> Dataset extract:
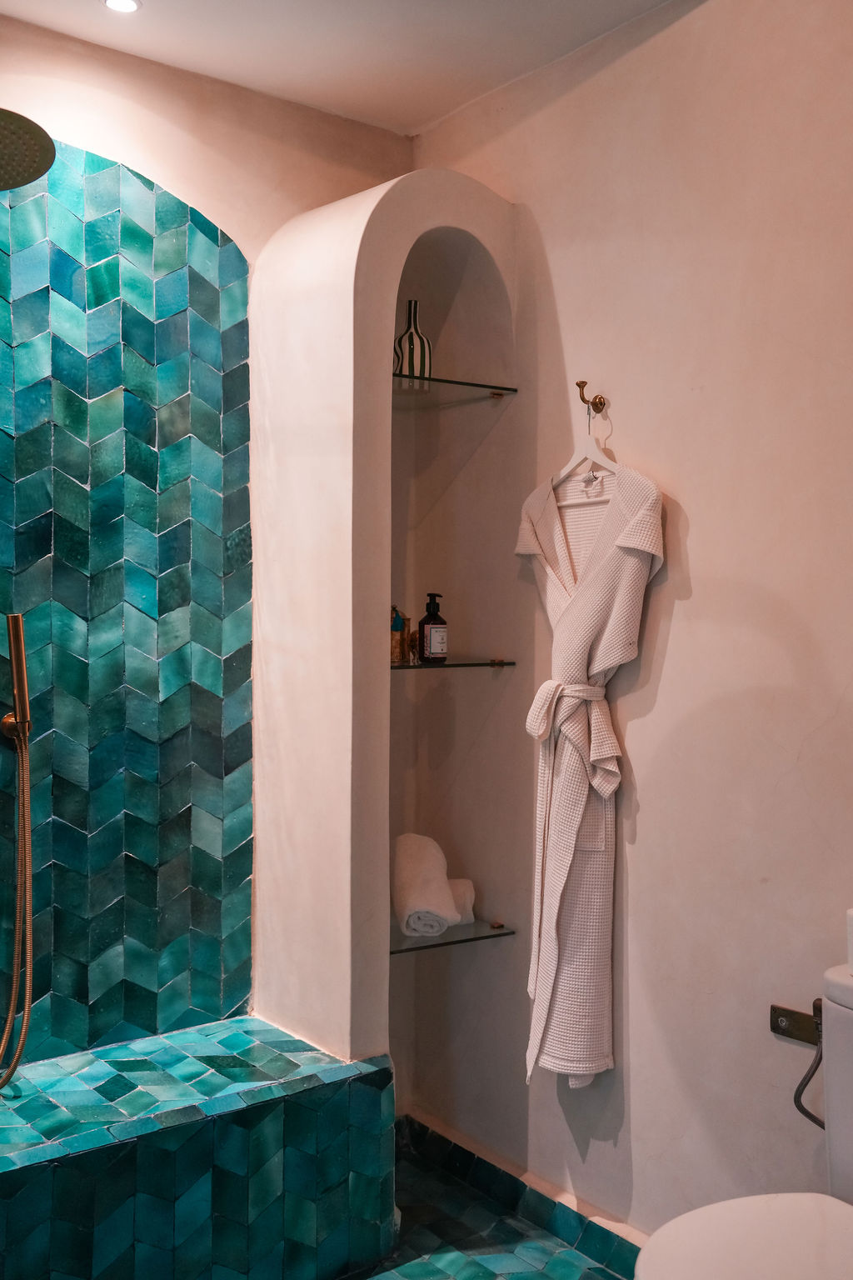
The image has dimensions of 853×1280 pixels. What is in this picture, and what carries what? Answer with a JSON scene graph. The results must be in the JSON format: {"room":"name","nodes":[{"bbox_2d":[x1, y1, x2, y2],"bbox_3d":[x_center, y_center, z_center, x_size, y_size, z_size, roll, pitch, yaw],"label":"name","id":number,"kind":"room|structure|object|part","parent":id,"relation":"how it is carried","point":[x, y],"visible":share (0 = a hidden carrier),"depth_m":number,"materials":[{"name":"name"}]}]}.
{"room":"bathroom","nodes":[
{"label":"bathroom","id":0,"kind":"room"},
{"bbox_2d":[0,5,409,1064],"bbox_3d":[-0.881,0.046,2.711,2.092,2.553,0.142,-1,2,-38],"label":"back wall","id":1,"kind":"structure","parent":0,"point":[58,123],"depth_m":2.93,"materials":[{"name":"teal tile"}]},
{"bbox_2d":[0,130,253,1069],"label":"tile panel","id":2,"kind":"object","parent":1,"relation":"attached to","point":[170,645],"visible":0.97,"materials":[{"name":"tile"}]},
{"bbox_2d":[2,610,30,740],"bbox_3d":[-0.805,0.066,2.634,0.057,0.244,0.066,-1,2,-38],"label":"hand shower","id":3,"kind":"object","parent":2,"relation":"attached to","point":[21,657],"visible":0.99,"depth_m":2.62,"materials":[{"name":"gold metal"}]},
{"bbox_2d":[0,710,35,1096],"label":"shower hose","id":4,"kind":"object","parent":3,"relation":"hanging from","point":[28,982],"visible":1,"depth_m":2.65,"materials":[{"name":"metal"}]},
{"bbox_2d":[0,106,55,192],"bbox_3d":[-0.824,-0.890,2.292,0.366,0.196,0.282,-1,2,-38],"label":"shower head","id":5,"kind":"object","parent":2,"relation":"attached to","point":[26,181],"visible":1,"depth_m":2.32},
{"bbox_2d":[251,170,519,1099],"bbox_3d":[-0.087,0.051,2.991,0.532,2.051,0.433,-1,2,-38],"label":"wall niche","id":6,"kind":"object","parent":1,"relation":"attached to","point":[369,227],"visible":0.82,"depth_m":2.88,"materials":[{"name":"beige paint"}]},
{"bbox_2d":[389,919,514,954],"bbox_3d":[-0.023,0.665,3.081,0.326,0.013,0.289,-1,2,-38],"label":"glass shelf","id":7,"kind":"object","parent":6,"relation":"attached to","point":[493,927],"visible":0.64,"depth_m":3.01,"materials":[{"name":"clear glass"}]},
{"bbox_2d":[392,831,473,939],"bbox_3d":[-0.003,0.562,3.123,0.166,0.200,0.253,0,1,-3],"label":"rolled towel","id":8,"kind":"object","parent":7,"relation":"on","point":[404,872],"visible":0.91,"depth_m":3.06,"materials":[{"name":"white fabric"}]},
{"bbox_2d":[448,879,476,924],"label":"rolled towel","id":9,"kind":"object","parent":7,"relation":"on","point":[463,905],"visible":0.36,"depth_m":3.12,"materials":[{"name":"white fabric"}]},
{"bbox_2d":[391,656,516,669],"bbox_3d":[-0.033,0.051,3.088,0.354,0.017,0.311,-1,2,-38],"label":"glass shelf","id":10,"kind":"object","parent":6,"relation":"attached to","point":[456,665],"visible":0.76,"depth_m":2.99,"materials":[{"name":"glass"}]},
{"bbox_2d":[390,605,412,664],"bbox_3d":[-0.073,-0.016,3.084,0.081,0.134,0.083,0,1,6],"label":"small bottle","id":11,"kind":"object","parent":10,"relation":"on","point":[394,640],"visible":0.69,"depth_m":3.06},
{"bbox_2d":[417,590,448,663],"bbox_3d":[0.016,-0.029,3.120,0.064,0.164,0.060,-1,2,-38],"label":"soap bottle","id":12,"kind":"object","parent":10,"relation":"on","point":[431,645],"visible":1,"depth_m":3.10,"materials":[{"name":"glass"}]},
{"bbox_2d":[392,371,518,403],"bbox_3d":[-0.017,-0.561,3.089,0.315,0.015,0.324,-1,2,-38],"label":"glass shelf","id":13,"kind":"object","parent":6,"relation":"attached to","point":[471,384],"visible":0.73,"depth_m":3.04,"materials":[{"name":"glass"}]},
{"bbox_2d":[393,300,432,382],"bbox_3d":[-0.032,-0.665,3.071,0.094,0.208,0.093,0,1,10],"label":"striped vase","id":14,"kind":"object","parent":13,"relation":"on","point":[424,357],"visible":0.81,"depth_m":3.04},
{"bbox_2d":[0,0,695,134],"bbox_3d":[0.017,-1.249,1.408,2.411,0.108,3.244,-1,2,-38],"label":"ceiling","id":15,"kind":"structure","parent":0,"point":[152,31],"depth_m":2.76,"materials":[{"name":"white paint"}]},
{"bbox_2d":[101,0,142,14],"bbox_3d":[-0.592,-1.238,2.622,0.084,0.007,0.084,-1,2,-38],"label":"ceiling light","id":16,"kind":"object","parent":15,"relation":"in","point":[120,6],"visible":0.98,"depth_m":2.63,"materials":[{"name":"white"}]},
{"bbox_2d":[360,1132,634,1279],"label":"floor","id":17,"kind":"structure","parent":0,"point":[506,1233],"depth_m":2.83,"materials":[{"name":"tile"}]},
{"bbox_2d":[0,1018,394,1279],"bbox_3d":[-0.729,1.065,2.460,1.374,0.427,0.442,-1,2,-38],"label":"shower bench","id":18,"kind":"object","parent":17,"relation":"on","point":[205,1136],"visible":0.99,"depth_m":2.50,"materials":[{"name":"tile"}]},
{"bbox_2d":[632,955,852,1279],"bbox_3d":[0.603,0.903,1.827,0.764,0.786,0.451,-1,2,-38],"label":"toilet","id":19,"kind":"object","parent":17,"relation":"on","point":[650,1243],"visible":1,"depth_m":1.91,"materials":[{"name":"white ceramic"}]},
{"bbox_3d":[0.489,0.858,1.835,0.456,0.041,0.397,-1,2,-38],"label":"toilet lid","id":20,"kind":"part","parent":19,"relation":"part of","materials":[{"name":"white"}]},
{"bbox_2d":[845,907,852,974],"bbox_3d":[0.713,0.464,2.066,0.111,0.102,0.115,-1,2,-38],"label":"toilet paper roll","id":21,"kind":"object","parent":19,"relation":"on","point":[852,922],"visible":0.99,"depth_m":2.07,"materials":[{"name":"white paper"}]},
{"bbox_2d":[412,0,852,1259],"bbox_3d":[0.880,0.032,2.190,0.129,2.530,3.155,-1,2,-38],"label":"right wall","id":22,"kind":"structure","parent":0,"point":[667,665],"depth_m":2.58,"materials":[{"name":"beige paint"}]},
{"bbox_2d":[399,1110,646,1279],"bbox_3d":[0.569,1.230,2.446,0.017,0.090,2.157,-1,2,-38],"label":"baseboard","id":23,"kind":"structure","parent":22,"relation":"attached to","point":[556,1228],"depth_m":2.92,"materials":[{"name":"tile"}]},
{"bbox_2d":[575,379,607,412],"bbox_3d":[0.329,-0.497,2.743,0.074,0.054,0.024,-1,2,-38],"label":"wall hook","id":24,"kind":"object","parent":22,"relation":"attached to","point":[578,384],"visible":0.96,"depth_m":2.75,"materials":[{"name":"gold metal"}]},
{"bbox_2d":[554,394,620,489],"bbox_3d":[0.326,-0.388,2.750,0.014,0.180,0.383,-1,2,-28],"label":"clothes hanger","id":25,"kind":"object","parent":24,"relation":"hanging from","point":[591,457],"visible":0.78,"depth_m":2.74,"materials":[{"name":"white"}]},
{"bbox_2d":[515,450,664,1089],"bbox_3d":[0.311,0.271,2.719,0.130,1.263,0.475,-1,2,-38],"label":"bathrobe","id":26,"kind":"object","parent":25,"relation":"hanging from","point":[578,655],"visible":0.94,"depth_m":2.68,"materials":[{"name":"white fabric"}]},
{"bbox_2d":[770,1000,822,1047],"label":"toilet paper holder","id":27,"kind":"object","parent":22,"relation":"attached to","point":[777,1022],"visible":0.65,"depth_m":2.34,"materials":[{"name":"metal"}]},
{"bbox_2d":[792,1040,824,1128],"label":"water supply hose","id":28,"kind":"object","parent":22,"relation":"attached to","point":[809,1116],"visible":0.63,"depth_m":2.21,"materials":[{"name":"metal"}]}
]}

> Task goal:
Your reply must consist of a number alone: the count of lines in the listing that contain the string "beige".

> Response:
2